Bad analogy. There is a big difference between a situation which is purely educational, as you describe, and one which involves what we could call applied education. A more apt analogy might be people coming into a school in a crime-ridden neighborhood and telling the students not to use drugs. Does the fact that only a very small number of students refrain from using drugs after that indicate a problem with the lecturer or a problem with the neighborhood?
It’s obvious that the Catholic clergy, being unmarried, has no practical understanding of matters related to sexuality. …
I addressed this point of yours in my previous reply.*
Further, promoting NFP as the one and only contraceptive technique completely ignores the simple fact that people are different. If NFP works for someone, good, but there are couples where NFP leads to nothing but frustration. … It’s probably no coincidence that the only Christian church which prohibits artificial birth control has no married clergy!
NFP is not easy and no one has said it is. Sometimes we have to give up one thing we want (like sex) in order to get another thing we want (like no children). Who said that we should get to have sex without conceiving children?*
The Catholic clergy wants to govern sexual life of the faithful, but at the same time, is completely isolated from results of its own pronouncements: no priest will ever face a marriage crisis over contraceptive matters. That’s the very source of disconnect.
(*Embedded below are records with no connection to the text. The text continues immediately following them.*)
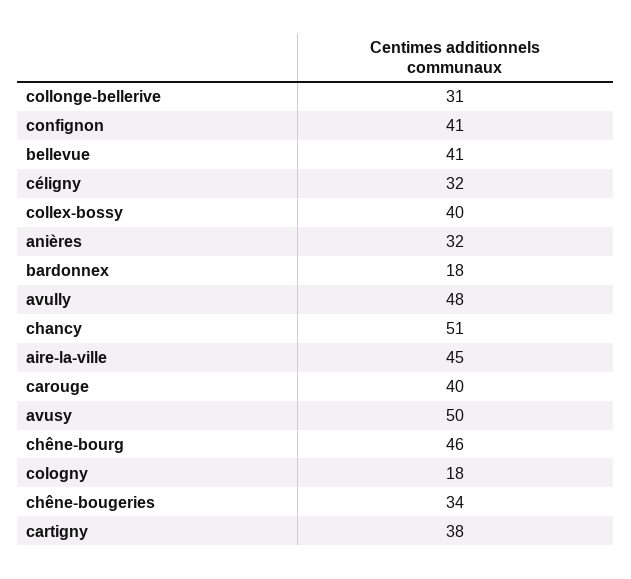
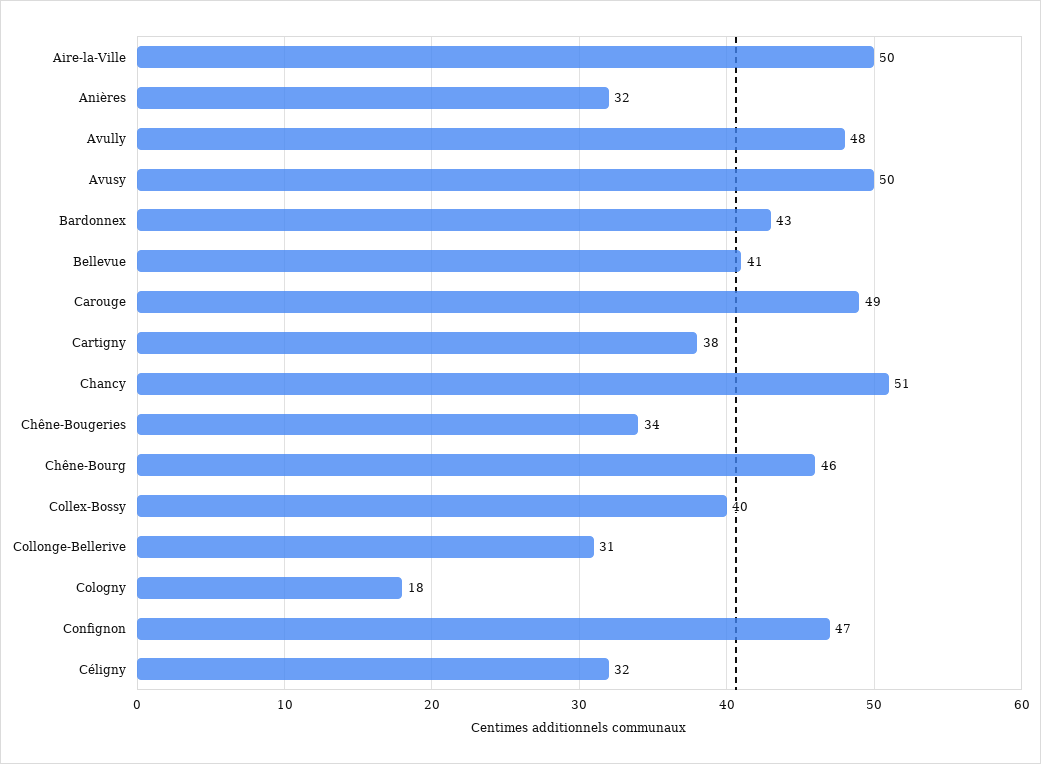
  {
    "collonge-bellerive": 31,
-   "confignon": 41,
+   "confignon": 47,
    "bellevue": 41,
    "céligny": 32,
    "collex-bossy": 40,
    "anières": 32,
-   "bardonnex": 18,
+   "bardonnex": 43,
    "avully": 48,
    "chancy": 51,
-   "aire-la-ville": 45,
+   "aire-la-ville": 50,
-   "carouge": 40,
+   "carouge": 49,
    "avusy": 50,
    "chêne-bourg": 46,
    "cologny": 18,
    "chêne-bougeries": 34,
    "cartigny": 38
  }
This makes no sense. If the hierarchy cannot change the teaching, then what difference does what you are saying here make?
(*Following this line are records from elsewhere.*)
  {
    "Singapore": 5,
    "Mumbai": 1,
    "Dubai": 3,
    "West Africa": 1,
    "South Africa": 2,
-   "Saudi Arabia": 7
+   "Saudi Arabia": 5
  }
Finally, the clergy will deride contraceptive morality all day long, while expressing a completely failure to understand where it comes from. Here’s a clue: reduced infant mortality. Since a child born today is virtually sure to survive into adulthood, there is no point in having large number of children. People rather focus on having a limited number of children and putting more resources into raising them – in other words, human reproduction shifted from quantity to quality. Yet the Church view of reproductive issues is firmly rooted back in the times when quantity was all that counted.
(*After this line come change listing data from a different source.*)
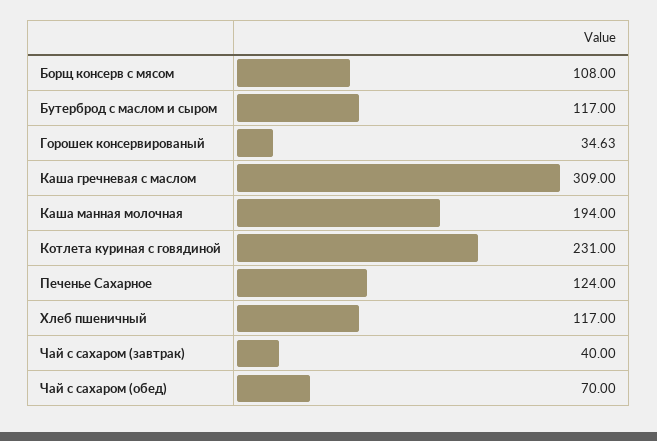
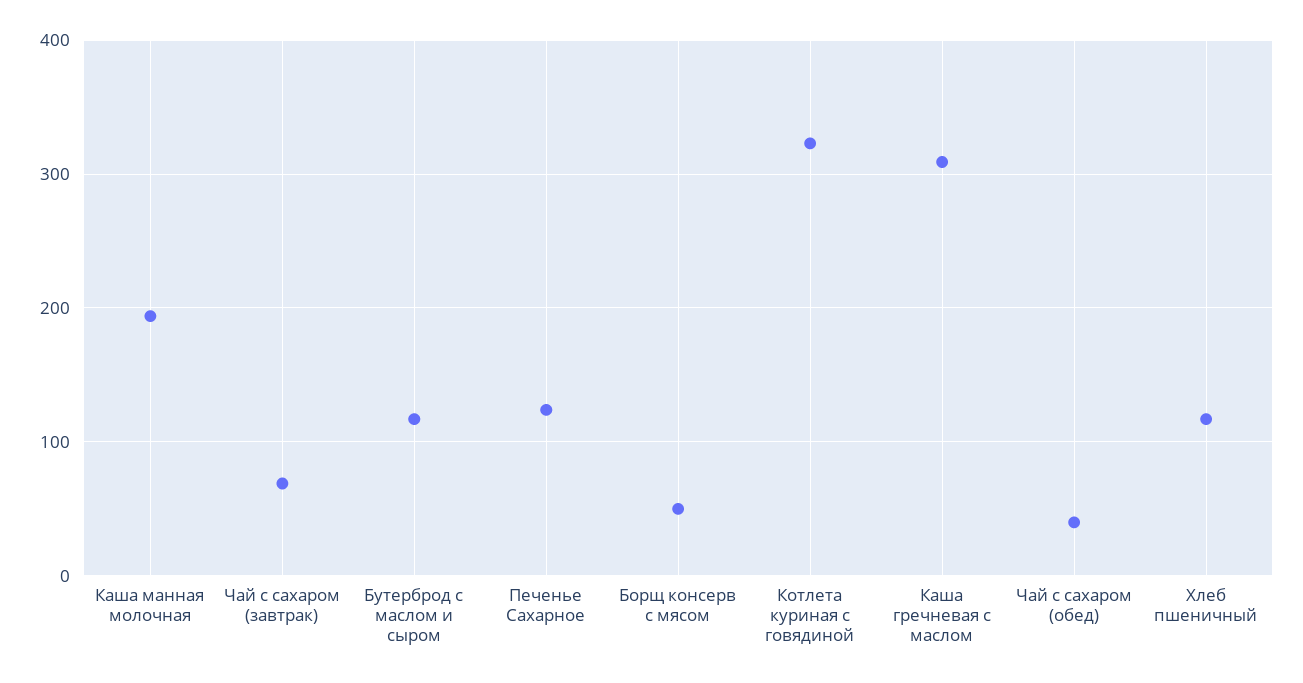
  {
-   "Борщ консерв с мясом": 108,
+   "Борщ консерв с мясом": 50,
    "Бутерброд с маслом и сыром": 117,
-   "Горошек консервированый": 34.63,
    "Каша гречневая с маслом": 309,
    "Каша манная молочная": 194,
-   "Котлета куриная с говядиной": 231,
+   "Котлета куриная с говядиной": 320,
    "Печенье Сахарное": 124,
    "Хлеб пшеничный": 117,
-   "Чай с сахаром (завтрак)": 40,
+   "Чай с сахаром (завтрак)": 70,
-   "Чай с сахаром (обед)": 70
+   "Чай с сахаром (обед)": 40
  }

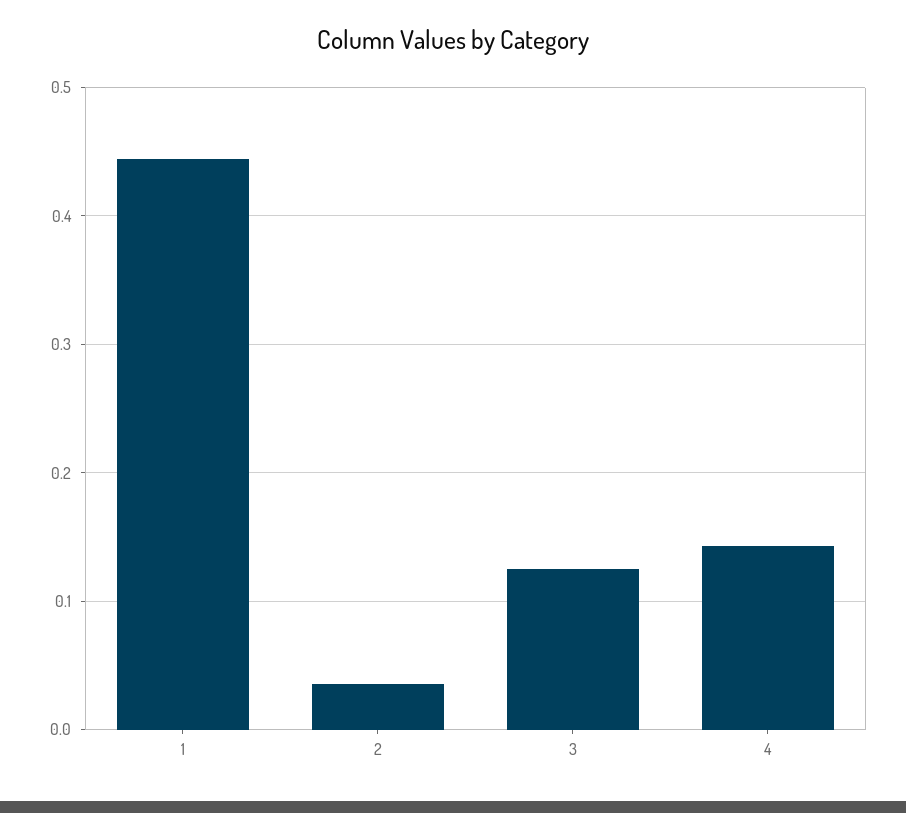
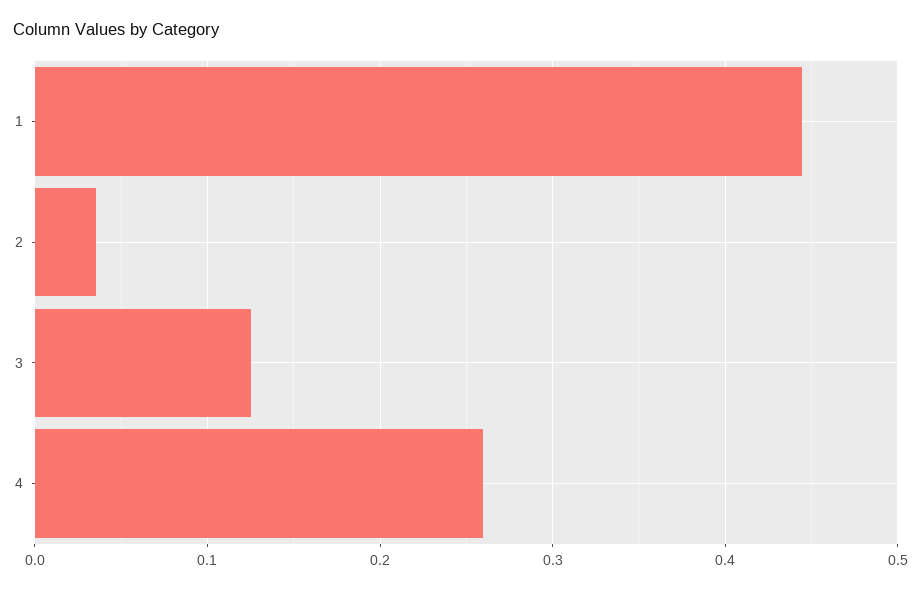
  {
    "1": 0.44,
    "2": 0.04,
    "3": 0.13,
-   "4": 0.14
+   "4": 0.26
  }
Again, this is not the position of the clergy but a teaching of the Church. What do you expect them to do?
Re: homosexual clergy – I have nothing against homosexuals. I do, however, have a lot against a homosexual in bishop’s clothing molesting seminarians while denouncing homosexuality as abomination. Power abuse and hypocrisy are the real issues here.
This account refers only to one man and is not indicative of your claim that the Church is “deeply infested with pedophiles and homosexuals.”

The study with which I am familiar was done in the US and showed that only a very small percentage of religous were involved in sexual abuse.
Re: abortion – it does not matter if abortion is legal or not, what does matter is how many abortions are actually done. Some people however mistakenly believe that making something illegal makes it disappear. Obviously, widespread acceptance of abortion hints at underlying social issues which are much deeper than legality and access to medical procedures. However, focusing discussion on the legality of abortion completely clouds this aspect.
The legality of abortion is a major issue because the law the way society expresses itself. If abortion is legal, then society is saying that it does not see a problem with killing unborn babies. Society is saying that unborn babies are not worthy of the protection accorded to members of that society.*
 
kama3 #26
Finally, the clergy will deride contraceptive morality all day long, while expressing a completely failure to understand where it comes from. Here’s a clue: reduced infant mortality. Since a child born today is virtually sure to survive into adulthood, there is no point in having large number of children.
An added failure to understand the evils of the contraceptive mentality, and that the birth dearth in the Western World, and former Communist block is drastically increasing the ratio of aged to the young and productive, who are necessary to support them.